==== Recorded data
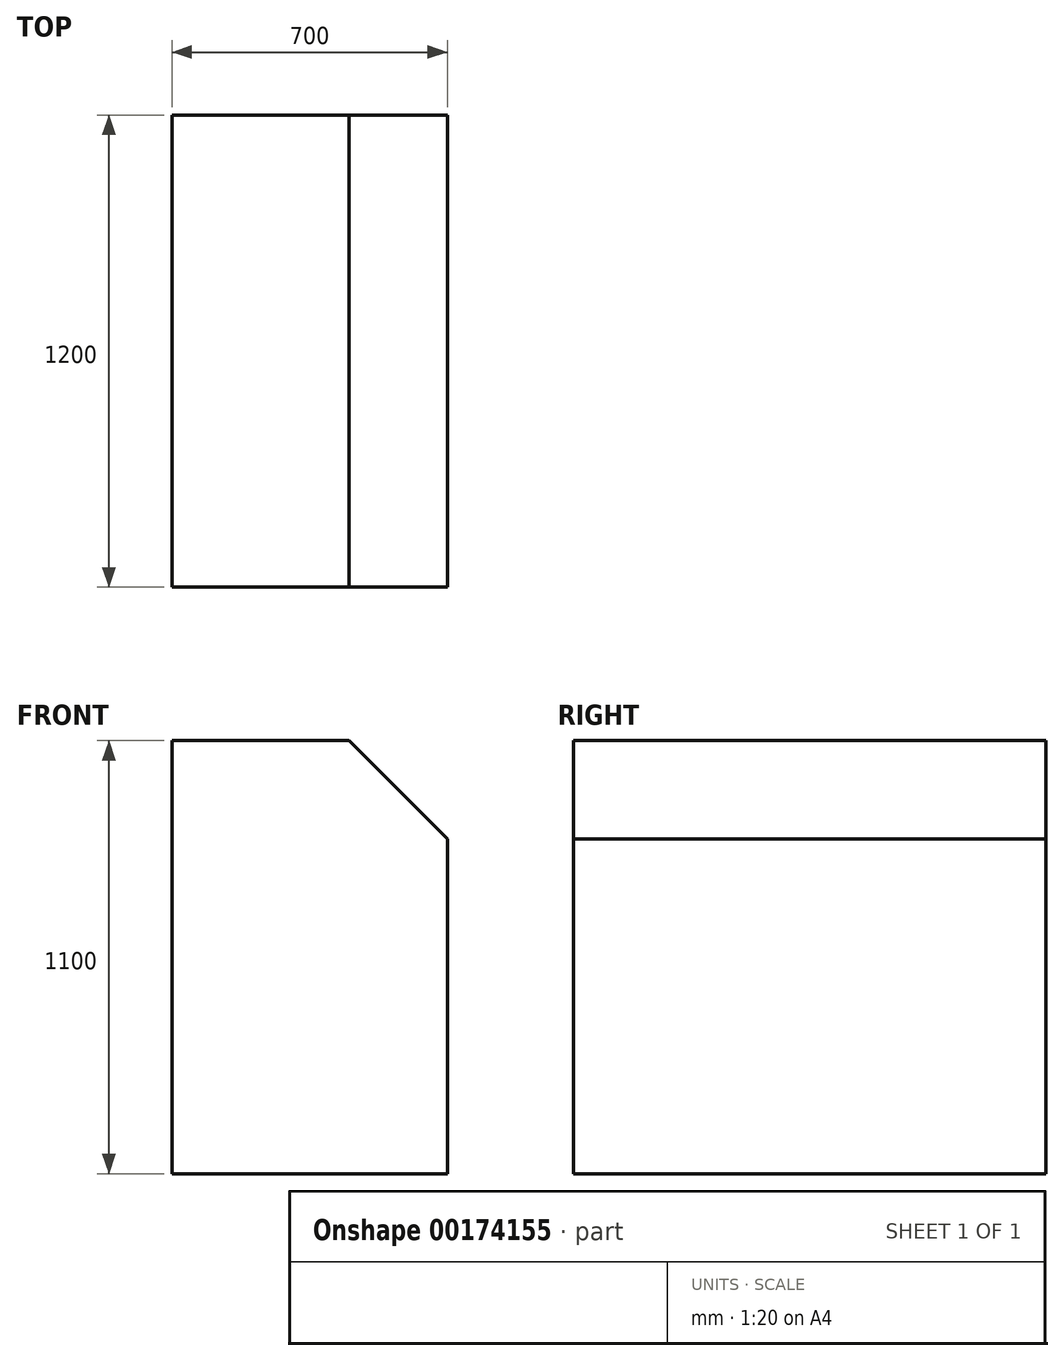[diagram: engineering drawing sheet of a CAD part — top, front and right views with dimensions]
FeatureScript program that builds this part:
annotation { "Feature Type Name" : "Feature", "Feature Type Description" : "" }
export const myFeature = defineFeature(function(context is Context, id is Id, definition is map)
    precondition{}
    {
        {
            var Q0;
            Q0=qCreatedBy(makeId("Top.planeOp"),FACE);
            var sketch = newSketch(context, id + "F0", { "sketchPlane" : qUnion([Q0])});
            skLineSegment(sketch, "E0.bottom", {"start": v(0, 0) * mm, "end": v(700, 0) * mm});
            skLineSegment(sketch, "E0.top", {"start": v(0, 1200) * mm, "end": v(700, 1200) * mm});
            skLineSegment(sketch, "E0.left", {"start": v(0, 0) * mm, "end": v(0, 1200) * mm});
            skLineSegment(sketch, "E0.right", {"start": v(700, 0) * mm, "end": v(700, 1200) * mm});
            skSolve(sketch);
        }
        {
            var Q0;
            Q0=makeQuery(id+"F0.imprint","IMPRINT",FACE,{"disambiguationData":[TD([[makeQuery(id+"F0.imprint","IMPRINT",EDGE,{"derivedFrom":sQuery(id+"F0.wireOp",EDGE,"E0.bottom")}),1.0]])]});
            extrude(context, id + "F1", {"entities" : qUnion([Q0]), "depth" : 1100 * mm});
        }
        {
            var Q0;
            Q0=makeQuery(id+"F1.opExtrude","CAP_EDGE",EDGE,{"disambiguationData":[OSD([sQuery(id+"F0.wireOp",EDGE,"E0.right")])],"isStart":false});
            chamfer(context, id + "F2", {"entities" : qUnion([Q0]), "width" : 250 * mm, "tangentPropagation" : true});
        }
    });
========
→ Given task
Copy all of the lines above word for word, leaving the picture out of your answer.

→ Complete output
[diagram: engineering drawing sheet of a CAD part — top, front and right views with dimensions]
FeatureScript program that builds this part:
annotation { "Feature Type Name" : "Feature", "Feature Type Description" : "" }
export const myFeature = defineFeature(function(context is Context, id is Id, definition is map)
    precondition{}
    {
        {
            var Q0;
            Q0=qCreatedBy(makeId("Top.planeOp"),FACE);
            var sketch = newSketch(context, id + "F0", { "sketchPlane" : qUnion([Q0])});
            skLineSegment(sketch, "E0.bottom", {"start": v(0, 0) * mm, "end": v(700, 0) * mm});
            skLineSegment(sketch, "E0.top", {"start": v(0, 1200) * mm, "end": v(700, 1200) * mm});
            skLineSegment(sketch, "E0.left", {"start": v(0, 0) * mm, "end": v(0, 1200) * mm});
            skLineSegment(sketch, "E0.right", {"start": v(700, 0) * mm, "end": v(700, 1200) * mm});
            skSolve(sketch);
        }
        {
            var Q0;
            Q0=makeQuery(id+"F0.imprint","IMPRINT",FACE,{"disambiguationData":[TD([[makeQuery(id+"F0.imprint","IMPRINT",EDGE,{"derivedFrom":sQuery(id+"F0.wireOp",EDGE,"E0.bottom")}),1.0]])]});
            extrude(context, id + "F1", {"entities" : qUnion([Q0]), "depth" : 1100 * mm});
        }
        {
            var Q0;
            Q0=makeQuery(id+"F1.opExtrude","CAP_EDGE",EDGE,{"disambiguationData":[OSD([sQuery(id+"F0.wireOp",EDGE,"E0.right")])],"isStart":false});
            chamfer(context, id + "F2", {"entities" : qUnion([Q0]), "width" : 250 * mm, "tangentPropagation" : true});
        }
    });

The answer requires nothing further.